Verbraucher weiterhin im Visier der Abmahnanwälte
Obwohl die Staatsanwaltschaft in einigen Bundesländern zukünftig strafrechtliche Ermittlungsverfahren aufgrund eines fehlenden öffentlichen Interesses einstellen möchte, scheint das Ende der Filesharing-Abmahnung damit noch nicht gekommen zu sein. Nunmehr sehen die Abmahnanwälte nämlich die Chance, auch ohne die Hilfe der Staatsanwaltschaft den Anschlussinhaber zu ermitteln. Nach einer neuen Rechtslage kann unter Umständen ein Auskunftsanspruch des Urhebernutzungsberechtigten gegen den Provider entstehen. Urhebernutzungsberechtigter ist häufig ein internationaler Konzern. Erst kürzlich verpflichteten die Landgerichte Köln und Düsseldorf die Telekom, eine entsprechende Auskunft an Urhebernutzungsberechtigte zu erteilen. Der Umweg über die Staatsanwaltschaft war damit nicht mehr notwendig. Voraussetzung für den Auskunftsanspruch ist eine Verletzung von Urheberrechten in „gewerblichem Ausmaß". Pikant ist jedoch, dass der Nutzer in dem Fall vor dem Landgericht Köln nur ein einziges Album zum Abruf für Dritte angeboten hatte.

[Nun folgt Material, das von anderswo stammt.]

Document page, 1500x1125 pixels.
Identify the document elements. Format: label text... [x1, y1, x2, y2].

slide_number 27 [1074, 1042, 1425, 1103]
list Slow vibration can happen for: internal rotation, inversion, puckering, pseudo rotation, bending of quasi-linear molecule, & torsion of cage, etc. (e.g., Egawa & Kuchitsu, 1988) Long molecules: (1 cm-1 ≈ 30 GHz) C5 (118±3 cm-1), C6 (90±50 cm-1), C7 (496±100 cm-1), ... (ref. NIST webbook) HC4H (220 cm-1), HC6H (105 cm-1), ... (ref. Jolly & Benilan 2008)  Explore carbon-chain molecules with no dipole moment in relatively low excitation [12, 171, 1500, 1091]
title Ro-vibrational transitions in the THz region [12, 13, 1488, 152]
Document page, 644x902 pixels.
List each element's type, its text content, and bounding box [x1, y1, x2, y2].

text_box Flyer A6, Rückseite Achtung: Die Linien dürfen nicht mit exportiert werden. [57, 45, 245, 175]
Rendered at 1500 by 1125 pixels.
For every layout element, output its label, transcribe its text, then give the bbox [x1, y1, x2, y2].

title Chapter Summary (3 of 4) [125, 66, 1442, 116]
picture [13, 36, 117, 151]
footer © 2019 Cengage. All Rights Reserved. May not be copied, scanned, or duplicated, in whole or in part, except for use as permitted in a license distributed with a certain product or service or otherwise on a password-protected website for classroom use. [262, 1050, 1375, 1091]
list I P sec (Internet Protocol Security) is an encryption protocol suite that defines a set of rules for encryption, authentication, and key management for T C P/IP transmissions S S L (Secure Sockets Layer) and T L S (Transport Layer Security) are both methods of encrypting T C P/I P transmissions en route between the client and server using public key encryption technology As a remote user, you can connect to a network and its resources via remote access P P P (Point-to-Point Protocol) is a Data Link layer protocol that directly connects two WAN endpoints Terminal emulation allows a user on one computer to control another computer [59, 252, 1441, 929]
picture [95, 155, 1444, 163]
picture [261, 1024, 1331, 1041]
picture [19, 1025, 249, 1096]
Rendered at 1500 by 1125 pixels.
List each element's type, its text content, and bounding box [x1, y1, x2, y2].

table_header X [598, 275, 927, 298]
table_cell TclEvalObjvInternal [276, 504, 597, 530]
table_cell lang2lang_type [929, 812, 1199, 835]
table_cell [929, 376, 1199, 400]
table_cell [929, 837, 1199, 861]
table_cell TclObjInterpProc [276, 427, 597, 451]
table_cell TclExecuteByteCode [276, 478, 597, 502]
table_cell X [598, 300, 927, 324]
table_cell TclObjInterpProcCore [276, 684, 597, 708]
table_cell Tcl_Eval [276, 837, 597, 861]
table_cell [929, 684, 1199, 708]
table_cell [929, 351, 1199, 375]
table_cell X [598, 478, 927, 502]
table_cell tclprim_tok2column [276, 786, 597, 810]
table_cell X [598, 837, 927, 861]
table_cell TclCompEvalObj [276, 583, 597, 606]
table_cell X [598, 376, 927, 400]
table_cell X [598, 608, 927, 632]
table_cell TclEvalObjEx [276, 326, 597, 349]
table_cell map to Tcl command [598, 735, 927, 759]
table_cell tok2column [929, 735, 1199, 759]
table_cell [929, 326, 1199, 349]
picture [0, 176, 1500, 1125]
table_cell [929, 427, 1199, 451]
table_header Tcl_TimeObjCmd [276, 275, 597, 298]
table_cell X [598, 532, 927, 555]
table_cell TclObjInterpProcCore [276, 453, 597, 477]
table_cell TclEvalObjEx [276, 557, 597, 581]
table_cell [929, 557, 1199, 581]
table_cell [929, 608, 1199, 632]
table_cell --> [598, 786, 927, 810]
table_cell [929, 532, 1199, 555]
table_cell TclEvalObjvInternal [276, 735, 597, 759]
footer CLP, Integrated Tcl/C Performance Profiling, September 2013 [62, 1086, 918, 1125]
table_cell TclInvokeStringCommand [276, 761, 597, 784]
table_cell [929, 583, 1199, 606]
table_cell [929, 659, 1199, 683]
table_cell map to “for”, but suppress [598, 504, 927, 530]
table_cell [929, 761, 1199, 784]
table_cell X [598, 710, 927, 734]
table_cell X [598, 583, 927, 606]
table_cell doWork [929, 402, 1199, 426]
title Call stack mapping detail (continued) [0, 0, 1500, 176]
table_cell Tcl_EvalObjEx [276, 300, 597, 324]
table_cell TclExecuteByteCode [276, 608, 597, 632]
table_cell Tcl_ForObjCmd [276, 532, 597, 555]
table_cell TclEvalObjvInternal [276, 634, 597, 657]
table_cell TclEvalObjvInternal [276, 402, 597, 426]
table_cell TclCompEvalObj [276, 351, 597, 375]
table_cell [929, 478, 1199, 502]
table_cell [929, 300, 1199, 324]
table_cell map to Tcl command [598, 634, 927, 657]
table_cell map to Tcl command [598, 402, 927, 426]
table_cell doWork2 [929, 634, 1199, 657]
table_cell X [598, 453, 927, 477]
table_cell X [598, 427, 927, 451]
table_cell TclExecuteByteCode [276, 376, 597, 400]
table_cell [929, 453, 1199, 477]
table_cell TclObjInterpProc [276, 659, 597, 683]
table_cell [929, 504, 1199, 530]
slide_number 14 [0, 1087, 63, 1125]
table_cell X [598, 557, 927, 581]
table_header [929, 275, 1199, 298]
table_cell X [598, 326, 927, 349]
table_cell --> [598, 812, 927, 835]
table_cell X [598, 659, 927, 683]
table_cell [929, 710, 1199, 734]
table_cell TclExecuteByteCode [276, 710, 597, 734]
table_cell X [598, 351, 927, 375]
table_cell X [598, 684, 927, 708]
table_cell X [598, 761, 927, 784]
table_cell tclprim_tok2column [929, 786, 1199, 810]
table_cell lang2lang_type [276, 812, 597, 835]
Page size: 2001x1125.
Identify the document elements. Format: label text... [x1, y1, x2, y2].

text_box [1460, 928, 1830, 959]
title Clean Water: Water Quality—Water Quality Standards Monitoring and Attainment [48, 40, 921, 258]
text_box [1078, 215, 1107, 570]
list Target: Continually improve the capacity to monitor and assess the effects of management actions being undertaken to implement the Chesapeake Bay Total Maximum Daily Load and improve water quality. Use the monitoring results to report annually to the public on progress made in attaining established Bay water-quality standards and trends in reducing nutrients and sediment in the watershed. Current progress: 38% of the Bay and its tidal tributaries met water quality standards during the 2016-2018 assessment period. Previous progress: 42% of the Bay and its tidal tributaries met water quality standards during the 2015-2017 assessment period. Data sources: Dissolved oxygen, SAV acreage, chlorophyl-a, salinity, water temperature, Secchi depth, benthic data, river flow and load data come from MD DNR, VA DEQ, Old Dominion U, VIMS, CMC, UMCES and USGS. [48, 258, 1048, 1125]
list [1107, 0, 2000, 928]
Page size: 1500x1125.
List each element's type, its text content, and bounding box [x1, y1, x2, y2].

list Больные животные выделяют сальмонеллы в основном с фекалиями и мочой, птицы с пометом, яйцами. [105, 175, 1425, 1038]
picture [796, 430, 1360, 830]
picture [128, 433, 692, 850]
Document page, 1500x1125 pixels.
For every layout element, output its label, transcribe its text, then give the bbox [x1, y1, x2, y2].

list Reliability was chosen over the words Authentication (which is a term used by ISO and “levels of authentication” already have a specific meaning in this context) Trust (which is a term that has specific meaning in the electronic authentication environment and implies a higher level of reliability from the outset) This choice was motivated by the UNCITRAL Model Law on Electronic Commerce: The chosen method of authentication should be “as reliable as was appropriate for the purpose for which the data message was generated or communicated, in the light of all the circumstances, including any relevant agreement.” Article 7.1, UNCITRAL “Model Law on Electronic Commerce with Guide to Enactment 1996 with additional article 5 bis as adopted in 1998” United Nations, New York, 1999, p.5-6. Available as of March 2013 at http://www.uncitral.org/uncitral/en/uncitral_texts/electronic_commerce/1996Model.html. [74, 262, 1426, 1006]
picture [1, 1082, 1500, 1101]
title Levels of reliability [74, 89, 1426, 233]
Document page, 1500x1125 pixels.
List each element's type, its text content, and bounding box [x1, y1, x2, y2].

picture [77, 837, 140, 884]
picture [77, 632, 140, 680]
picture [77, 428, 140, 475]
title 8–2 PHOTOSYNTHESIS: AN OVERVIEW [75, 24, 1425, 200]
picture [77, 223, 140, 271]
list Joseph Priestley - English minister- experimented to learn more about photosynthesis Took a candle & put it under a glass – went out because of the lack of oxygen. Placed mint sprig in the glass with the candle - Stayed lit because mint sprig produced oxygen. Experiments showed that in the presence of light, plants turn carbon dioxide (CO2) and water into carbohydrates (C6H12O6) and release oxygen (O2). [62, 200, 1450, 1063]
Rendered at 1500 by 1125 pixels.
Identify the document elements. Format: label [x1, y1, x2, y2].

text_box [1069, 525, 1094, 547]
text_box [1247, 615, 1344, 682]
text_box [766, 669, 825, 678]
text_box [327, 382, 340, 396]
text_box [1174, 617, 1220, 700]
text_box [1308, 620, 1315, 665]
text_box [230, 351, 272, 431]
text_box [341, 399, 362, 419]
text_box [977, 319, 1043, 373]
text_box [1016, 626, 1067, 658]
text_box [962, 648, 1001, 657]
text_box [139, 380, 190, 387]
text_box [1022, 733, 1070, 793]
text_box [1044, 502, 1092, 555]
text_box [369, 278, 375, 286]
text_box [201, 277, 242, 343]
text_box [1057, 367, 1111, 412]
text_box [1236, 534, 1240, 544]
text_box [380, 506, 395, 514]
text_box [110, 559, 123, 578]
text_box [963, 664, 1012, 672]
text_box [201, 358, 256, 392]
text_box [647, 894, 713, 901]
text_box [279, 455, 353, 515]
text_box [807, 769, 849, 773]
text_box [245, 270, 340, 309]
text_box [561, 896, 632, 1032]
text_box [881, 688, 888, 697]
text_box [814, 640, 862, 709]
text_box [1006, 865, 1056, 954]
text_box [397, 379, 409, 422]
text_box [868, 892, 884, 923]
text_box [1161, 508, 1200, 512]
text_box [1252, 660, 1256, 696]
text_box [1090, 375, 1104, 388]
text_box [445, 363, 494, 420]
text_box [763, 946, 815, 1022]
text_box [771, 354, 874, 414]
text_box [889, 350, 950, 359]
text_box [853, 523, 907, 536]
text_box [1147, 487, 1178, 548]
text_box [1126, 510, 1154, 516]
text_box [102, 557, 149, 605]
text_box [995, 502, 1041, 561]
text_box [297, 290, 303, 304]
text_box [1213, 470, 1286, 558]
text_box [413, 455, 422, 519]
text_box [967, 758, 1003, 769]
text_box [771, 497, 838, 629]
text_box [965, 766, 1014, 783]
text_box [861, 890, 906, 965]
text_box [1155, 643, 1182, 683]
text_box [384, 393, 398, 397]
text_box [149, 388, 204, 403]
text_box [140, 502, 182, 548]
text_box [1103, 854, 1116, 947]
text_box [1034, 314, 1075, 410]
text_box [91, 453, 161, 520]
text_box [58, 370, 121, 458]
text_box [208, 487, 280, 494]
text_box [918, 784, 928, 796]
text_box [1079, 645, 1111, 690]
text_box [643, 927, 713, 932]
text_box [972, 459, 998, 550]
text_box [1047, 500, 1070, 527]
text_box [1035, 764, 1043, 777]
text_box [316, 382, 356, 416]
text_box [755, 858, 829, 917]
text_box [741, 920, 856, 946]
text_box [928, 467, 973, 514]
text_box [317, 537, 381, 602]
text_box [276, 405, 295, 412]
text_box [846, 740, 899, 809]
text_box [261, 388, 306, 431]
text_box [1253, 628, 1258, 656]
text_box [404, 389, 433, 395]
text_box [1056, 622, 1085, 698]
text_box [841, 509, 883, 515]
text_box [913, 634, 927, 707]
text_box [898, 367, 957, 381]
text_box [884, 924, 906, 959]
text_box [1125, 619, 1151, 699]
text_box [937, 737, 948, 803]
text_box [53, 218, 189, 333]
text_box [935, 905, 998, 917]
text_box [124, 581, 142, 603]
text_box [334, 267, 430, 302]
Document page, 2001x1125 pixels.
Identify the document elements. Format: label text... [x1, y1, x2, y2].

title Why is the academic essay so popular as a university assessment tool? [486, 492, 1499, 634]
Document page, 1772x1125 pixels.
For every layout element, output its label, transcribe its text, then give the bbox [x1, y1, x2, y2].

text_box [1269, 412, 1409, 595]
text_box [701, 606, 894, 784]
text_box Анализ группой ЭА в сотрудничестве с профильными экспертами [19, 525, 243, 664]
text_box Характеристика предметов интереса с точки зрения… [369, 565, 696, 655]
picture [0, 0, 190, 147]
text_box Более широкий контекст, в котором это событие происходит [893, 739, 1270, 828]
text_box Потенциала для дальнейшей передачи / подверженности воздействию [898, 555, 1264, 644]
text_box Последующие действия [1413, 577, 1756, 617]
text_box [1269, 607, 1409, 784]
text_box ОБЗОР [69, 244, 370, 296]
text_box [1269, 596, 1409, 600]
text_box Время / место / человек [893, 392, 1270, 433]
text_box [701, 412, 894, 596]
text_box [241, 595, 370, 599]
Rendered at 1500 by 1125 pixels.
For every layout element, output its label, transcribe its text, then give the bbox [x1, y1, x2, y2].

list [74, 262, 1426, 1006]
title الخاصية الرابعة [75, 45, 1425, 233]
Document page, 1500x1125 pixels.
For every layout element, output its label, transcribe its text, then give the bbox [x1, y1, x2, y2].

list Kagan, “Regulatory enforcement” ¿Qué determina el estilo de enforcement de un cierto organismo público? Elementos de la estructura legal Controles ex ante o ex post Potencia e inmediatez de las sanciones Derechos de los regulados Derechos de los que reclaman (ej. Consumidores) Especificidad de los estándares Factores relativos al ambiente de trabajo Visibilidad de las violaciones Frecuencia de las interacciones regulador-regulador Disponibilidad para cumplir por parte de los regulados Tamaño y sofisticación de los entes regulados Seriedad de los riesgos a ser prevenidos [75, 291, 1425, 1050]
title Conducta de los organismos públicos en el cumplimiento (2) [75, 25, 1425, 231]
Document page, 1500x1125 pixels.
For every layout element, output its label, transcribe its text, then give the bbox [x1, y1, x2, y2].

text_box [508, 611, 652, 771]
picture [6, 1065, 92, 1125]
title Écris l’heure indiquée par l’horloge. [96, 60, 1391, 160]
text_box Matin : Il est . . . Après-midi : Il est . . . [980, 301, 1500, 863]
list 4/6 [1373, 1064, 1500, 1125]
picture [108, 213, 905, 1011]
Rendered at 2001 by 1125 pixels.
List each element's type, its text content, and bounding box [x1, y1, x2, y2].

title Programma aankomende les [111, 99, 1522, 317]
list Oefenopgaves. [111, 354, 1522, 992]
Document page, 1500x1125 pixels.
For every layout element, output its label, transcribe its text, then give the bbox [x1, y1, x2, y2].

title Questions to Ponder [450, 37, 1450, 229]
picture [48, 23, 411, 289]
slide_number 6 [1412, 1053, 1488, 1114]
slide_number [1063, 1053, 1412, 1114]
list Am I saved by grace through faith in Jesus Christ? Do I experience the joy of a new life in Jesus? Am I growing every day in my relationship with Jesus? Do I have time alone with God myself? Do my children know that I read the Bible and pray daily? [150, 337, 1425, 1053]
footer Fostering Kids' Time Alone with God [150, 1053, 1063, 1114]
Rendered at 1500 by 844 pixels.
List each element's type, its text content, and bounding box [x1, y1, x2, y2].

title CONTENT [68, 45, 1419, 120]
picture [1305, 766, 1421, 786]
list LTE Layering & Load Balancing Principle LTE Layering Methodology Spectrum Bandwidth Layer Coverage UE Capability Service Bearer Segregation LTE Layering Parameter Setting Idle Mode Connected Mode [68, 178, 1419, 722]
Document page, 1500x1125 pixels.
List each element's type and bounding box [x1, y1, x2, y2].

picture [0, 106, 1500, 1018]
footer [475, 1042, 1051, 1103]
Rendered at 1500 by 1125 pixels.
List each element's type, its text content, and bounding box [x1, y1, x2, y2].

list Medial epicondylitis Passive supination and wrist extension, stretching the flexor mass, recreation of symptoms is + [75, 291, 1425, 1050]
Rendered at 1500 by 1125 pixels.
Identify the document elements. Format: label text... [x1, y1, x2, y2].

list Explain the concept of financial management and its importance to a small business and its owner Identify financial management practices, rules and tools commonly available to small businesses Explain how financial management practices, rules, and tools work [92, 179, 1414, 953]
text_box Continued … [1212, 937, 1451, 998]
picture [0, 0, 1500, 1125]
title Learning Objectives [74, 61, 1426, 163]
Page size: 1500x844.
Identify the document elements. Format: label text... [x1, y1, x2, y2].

Bereits bei diesem einen Album ist das Gericht von einem gewerblichen Ausmaß ausgegangen. Mit dem erst seit Anfang September 2008 neu in Kraft getretenen § 101 des Urheberrechtsgesetzes können die Urhebernutzungsberechtigten nun von Spediteuren, von Musiktauschbörsen und Internetprovidern Auskünfte verlangen. Im Fall von Verstößen im Internet werden jedoch besondere Daten benötigt, daher muss eine gerichtliche Anordnung beantragt werden. Wie die Gerichte die neue Vorschrift auslegen werden, ist noch unbekannt.
Um unnötige Kosten und Ärger zu vermeiden, sollten sich betroffene Verbraucher unbedingt genau erkundigen, ob sie verpflichtet sind, die hohen Kosten eines Abmahnanwalts zu bezahlen. Die Rechtslage ist in Bewegung und die Staatsanwaltschaften möchten nicht mehr Erfüllungsgehilfen von Massenabmahnkanzleien sein.